Without including any pictures, copy each entry below exactly.

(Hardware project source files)
#####
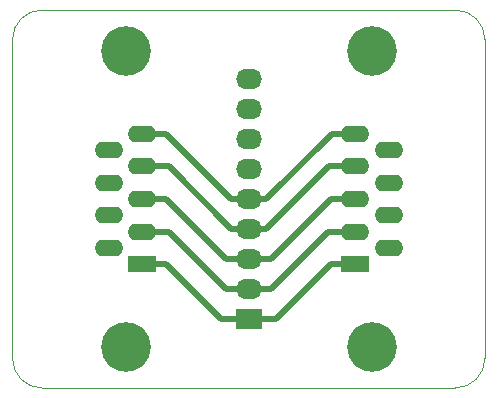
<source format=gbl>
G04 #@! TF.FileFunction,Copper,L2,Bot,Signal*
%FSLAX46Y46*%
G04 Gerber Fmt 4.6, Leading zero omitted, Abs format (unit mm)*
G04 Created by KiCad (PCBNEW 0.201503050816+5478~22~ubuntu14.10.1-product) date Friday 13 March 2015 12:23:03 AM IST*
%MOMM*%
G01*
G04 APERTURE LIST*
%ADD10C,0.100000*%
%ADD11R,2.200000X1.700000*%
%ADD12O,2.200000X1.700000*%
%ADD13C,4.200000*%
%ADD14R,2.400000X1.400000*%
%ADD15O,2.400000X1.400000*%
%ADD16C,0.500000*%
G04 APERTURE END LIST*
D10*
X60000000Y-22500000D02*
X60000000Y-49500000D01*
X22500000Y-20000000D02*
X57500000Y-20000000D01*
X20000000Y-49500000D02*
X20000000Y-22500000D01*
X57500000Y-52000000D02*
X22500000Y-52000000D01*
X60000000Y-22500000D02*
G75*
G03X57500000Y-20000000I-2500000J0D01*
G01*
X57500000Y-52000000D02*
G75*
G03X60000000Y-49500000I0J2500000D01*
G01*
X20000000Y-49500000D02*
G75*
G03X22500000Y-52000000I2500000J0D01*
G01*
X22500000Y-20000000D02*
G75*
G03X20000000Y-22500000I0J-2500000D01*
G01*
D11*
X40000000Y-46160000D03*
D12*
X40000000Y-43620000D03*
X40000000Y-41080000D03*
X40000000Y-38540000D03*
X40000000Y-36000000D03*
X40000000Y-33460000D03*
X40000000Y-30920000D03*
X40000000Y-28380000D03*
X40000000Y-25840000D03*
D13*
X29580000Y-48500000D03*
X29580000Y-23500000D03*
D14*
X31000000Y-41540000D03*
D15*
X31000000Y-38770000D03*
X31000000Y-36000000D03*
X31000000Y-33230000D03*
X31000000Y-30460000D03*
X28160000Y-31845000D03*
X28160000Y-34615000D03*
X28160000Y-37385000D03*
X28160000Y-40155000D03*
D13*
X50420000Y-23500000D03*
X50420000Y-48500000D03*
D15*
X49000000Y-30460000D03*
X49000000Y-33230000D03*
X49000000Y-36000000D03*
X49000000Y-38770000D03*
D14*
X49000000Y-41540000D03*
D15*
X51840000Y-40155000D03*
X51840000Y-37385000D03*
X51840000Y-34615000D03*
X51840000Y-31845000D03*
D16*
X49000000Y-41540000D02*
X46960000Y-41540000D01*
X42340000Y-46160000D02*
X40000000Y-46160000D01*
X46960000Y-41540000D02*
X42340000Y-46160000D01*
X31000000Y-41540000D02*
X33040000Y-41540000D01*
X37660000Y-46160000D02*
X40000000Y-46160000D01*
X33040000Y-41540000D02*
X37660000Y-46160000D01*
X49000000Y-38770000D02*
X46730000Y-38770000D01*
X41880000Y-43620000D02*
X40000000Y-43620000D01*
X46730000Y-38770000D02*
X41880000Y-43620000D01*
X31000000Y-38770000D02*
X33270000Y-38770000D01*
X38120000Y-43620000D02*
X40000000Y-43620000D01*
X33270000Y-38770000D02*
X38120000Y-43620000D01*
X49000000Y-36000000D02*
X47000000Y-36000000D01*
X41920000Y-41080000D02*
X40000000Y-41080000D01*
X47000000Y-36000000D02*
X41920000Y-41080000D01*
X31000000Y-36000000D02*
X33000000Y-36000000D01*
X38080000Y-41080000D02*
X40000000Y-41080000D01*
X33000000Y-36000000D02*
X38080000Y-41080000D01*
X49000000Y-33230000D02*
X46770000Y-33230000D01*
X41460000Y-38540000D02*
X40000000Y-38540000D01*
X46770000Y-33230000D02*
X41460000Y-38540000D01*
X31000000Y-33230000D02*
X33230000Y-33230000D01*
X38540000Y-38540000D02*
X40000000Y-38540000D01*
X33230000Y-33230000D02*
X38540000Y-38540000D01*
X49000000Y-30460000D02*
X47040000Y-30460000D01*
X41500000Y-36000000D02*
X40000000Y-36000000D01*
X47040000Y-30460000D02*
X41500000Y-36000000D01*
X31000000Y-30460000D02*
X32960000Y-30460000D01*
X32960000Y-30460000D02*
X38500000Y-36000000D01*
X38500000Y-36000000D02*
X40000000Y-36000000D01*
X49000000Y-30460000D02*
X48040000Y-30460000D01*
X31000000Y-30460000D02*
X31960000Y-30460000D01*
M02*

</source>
#####
Response
<source format=gbl>
G04 #@! TF.FileFunction,Copper,L2,Bot,Signal*
%FSLAX46Y46*%
G04 Gerber Fmt 4.6, Leading zero omitted, Abs format (unit mm)*
G04 Created by KiCad (PCBNEW 0.201503050816+5478~22~ubuntu14.10.1-product) date Friday 13 March 2015 12:23:03 AM IST*
%MOMM*%
G01*
G04 APERTURE LIST*
%ADD10C,0.100000*%
%ADD11R,2.200000X1.700000*%
%ADD12O,2.200000X1.700000*%
%ADD13C,4.200000*%
%ADD14R,2.400000X1.400000*%
%ADD15O,2.400000X1.400000*%
%ADD16C,0.500000*%
G04 APERTURE END LIST*
D10*
X60000000Y-22500000D02*
X60000000Y-49500000D01*
X22500000Y-20000000D02*
X57500000Y-20000000D01*
X20000000Y-49500000D02*
X20000000Y-22500000D01*
X57500000Y-52000000D02*
X22500000Y-52000000D01*
X60000000Y-22500000D02*
G75*
G03X57500000Y-20000000I-2500000J0D01*
G01*
X57500000Y-52000000D02*
G75*
G03X60000000Y-49500000I0J2500000D01*
G01*
X20000000Y-49500000D02*
G75*
G03X22500000Y-52000000I2500000J0D01*
G01*
X22500000Y-20000000D02*
G75*
G03X20000000Y-22500000I0J-2500000D01*
G01*
D11*
X40000000Y-46160000D03*
D12*
X40000000Y-43620000D03*
X40000000Y-41080000D03*
X40000000Y-38540000D03*
X40000000Y-36000000D03*
X40000000Y-33460000D03*
X40000000Y-30920000D03*
X40000000Y-28380000D03*
X40000000Y-25840000D03*
D13*
X29580000Y-48500000D03*
X29580000Y-23500000D03*
D14*
X31000000Y-41540000D03*
D15*
X31000000Y-38770000D03*
X31000000Y-36000000D03*
X31000000Y-33230000D03*
X31000000Y-30460000D03*
X28160000Y-31845000D03*
X28160000Y-34615000D03*
X28160000Y-37385000D03*
X28160000Y-40155000D03*
D13*
X50420000Y-23500000D03*
X50420000Y-48500000D03*
D15*
X49000000Y-30460000D03*
X49000000Y-33230000D03*
X49000000Y-36000000D03*
X49000000Y-38770000D03*
D14*
X49000000Y-41540000D03*
D15*
X51840000Y-40155000D03*
X51840000Y-37385000D03*
X51840000Y-34615000D03*
X51840000Y-31845000D03*
D16*
X49000000Y-41540000D02*
X46960000Y-41540000D01*
X42340000Y-46160000D02*
X40000000Y-46160000D01*
X46960000Y-41540000D02*
X42340000Y-46160000D01*
X31000000Y-41540000D02*
X33040000Y-41540000D01*
X37660000Y-46160000D02*
X40000000Y-46160000D01*
X33040000Y-41540000D02*
X37660000Y-46160000D01*
X49000000Y-38770000D02*
X46730000Y-38770000D01*
X41880000Y-43620000D02*
X40000000Y-43620000D01*
X46730000Y-38770000D02*
X41880000Y-43620000D01*
X31000000Y-38770000D02*
X33270000Y-38770000D01*
X38120000Y-43620000D02*
X40000000Y-43620000D01*
X33270000Y-38770000D02*
X38120000Y-43620000D01*
X49000000Y-36000000D02*
X47000000Y-36000000D01*
X41920000Y-41080000D02*
X40000000Y-41080000D01*
X47000000Y-36000000D02*
X41920000Y-41080000D01*
X31000000Y-36000000D02*
X33000000Y-36000000D01*
X38080000Y-41080000D02*
X40000000Y-41080000D01*
X33000000Y-36000000D02*
X38080000Y-41080000D01*
X49000000Y-33230000D02*
X46770000Y-33230000D01*
X41460000Y-38540000D02*
X40000000Y-38540000D01*
X46770000Y-33230000D02*
X41460000Y-38540000D01*
X31000000Y-33230000D02*
X33230000Y-33230000D01*
X38540000Y-38540000D02*
X40000000Y-38540000D01*
X33230000Y-33230000D02*
X38540000Y-38540000D01*
X49000000Y-30460000D02*
X47040000Y-30460000D01*
X41500000Y-36000000D02*
X40000000Y-36000000D01*
X47040000Y-30460000D02*
X41500000Y-36000000D01*
X31000000Y-30460000D02*
X32960000Y-30460000D01*
X32960000Y-30460000D02*
X38500000Y-36000000D01*
X38500000Y-36000000D02*
X40000000Y-36000000D01*
X49000000Y-30460000D02*
X48040000Y-30460000D01*
X31000000Y-30460000D02*
X31960000Y-30460000D01*
M02*

</source>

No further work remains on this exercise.